Gustav Geley (13 April 1868 – 15 July 1924) was a French physician, psychical researcher and director of the Institute Metapsychique International from 1919 to 1924.

==Career==
Geley was born in 1868 at Montceau-les-Mines, France. He studied medicine in Annecy. In 1919, he gave up his practice as a physician and become the director of the Institut Mètapsychique International. He was a spiritist and a believer in reincarnation.

In the early 20th century Joaquin María Argamasilla known as the "Spaniard with X-ray Eyes" claimed to be able to read handwriting or numbers on dice through closed metal boxes. Argamasilla managed to fool Geley and Charles Richet into believing he had genuine psychic powers.
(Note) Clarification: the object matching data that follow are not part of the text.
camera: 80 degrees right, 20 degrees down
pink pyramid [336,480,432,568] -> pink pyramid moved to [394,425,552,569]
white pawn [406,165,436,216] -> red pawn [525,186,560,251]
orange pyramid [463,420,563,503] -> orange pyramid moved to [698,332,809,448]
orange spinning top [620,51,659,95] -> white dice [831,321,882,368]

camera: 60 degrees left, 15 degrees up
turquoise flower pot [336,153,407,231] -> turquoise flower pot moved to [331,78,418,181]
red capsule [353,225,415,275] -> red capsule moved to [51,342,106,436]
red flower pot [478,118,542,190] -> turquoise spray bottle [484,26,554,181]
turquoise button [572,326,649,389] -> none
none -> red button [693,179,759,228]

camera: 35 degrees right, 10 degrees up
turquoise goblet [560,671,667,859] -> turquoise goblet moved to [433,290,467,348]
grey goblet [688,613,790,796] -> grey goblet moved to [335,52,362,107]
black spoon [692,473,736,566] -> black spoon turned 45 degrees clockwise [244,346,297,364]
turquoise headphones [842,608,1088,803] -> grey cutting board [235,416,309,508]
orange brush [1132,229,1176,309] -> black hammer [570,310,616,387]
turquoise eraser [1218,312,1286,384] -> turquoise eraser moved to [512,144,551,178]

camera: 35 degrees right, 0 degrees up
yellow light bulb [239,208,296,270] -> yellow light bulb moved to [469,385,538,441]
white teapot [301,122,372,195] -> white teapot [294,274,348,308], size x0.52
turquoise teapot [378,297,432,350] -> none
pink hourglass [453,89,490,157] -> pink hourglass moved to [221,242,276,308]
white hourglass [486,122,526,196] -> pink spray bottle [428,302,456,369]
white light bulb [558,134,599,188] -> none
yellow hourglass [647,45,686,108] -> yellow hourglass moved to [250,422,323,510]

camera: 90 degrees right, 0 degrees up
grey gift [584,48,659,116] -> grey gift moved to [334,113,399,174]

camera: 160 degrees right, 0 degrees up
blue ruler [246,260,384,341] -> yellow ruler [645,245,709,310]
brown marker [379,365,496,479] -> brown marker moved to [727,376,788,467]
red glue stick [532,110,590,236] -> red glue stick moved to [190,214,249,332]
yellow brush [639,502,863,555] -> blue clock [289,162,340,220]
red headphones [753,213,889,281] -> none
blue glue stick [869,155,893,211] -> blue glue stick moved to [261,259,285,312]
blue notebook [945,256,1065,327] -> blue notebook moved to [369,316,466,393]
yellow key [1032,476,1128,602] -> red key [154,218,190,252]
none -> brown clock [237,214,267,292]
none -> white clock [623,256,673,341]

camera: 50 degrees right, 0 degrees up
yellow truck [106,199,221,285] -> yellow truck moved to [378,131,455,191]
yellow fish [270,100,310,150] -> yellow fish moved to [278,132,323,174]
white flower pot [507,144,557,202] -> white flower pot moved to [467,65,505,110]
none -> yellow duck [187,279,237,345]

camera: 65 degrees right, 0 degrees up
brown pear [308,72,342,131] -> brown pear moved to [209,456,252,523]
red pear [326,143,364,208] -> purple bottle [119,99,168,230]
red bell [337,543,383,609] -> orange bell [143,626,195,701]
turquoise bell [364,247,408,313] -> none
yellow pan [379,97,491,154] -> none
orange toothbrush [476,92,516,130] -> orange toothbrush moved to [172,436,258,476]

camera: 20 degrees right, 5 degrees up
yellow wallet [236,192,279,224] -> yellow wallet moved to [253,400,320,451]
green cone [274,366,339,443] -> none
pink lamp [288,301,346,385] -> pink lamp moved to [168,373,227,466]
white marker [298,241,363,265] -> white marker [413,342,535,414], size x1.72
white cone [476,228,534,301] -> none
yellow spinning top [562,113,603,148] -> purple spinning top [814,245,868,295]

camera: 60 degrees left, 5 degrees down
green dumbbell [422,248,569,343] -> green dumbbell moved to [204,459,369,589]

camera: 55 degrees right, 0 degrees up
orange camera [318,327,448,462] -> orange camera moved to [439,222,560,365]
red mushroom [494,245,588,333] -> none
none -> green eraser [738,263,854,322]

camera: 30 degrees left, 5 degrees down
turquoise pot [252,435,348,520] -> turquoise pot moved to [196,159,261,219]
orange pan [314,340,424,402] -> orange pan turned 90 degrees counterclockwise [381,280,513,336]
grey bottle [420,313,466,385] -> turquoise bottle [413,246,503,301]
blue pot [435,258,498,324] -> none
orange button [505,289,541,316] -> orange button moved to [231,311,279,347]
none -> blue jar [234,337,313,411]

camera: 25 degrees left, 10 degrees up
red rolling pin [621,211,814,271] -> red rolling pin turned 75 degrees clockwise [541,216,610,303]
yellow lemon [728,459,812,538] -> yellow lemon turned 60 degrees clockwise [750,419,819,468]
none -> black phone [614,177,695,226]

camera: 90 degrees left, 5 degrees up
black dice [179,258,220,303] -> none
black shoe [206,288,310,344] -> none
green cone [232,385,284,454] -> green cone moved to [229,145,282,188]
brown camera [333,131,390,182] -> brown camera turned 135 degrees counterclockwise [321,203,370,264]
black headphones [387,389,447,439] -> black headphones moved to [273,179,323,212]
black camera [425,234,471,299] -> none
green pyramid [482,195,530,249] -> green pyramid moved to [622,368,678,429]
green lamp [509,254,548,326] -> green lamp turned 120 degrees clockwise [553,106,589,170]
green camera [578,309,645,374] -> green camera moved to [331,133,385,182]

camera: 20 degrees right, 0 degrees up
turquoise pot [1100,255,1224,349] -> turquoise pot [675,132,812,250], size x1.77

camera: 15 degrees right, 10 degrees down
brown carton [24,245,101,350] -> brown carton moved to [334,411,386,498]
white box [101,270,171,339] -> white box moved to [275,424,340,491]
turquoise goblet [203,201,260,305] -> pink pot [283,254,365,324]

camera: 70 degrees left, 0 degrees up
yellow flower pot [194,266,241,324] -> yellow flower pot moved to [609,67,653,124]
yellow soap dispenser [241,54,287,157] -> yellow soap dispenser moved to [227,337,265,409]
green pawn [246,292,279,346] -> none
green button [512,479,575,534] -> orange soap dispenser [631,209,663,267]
In 1924 he was exposed by Harry Houdini as a fraud. Argamasilla peeked through his simple blindfold and lifted up the edge of the box so he could look inside it without others noticing.

Geley investigated the physical mediumship of Eva Carrière and Franek Kluski, and endorsed the abilities of Carrière. It was reported in the Encyclopedia of Occultism and Parapsychology that Geley's "belief system seems to have made him a target for tricks by the mediums he studied and, in the end, capable of suppressing negative evidence."

In 1954, the SPR member Rudolf Lambert published a report revealing details about a case of fraud that was covered up by many early members of the Institute Metapsychique International (IMI). Lambert who had studied Geley's files on Eva Carrière discovered photographs depicting fraudulent ectoplasm taken by her companion Juliette Bisson. Various "materializations" were artificially attached to Eva's hair by wires. The discovery was never published by Geley. Eugene Osty (the director of the institute) and members Jean Meyer, Albert von Schrenck-Notzing and Charles Richet all knew about the fraudulent photographs but were firm believers in mediumship phenomena so demanded the scandal be kept secret.

According to James Randi, Geley had a "very strong need for belief in the hereafter", as evidenced by Geley's statement, "Robbed of its illusions, individual existence seems a real misfortune if it endures only from birth to death. Geley's book Unconscious to the Conscious has been described as "almost a bible of reincarnationism."

Geley died in an airplane accident on 15 July 1924. He was 56.